The Reserve Bank of India (RBI) has set February 29 deadline for Paytm Payments Bank to accept fresh deposits in its accounts or popular wallets.
Thus, Paytm Payments Bank will not be able to take fresh deposits, facilitate credit transactions, or offer fund transfers, including Unified Payments Interface (UPI) facility after February 29.
No further deposits or credit transactions or top ups shall be allowed in any customer accounts, prepaid instruments, wallets, FASTags, NCMC cards, etc. after February 29, 2024, other than any interest, cashbacks, or refunds which may be credited anytime,” Yogesh Dayal, a chief general manager with the central bank, said in a press statement.
Withdrawal or utilisation of balances by its customers from their accounts including savings bank accounts, current accounts, prepaid instruments, FASTags, National Common Mobility Cards, etc. are to be permitted without any restrictions, up to their available balance, the statement added.

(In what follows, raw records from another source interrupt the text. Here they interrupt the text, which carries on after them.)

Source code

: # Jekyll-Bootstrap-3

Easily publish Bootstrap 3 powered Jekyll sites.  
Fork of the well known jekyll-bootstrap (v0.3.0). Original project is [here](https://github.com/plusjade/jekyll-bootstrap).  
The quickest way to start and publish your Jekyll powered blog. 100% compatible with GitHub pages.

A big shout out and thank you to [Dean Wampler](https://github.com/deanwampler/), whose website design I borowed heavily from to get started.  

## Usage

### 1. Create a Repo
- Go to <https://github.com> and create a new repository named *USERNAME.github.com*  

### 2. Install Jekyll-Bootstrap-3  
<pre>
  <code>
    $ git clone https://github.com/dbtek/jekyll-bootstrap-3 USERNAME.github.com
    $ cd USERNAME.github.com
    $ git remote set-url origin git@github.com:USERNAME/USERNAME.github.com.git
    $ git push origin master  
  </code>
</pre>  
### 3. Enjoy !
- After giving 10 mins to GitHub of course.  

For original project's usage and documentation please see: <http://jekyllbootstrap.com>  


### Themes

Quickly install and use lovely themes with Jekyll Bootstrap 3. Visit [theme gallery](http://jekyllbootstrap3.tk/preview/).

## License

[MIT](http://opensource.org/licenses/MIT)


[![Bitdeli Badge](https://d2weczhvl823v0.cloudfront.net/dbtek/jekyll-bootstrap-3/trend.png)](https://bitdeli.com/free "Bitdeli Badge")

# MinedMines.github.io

The RBI said it had in March 2022 asked the Paytm Payments Bank to stop adding new customers.
However, a Comprehensive System Audit report and subsequent compliance validation report of the external auditors revealed persistent non-compliances and continued material supervisory concerns in the bank, warranting further supervisory action, the RBI said, without disclosing details.
“We now will accelerate the plans and completely move to other bank partners. Going forward, OCL will be working only with other banks, and not with Paytm Payments Bank Limited. The next phase of OCL’s journey is to continue to expand its payments and financial services business, only in partnerships with other banks,” an OCL statement read.
Paytm Payments Bank is an associate of One 97 Communications Limited (OCL).
Paytm said it expects a “worst case impact” of ₹ 300 crore to ₹ 500 crore to its annual earnings from RBI’s order.
However, the company said it expects to “continue on its trajectory” to improve its profitability.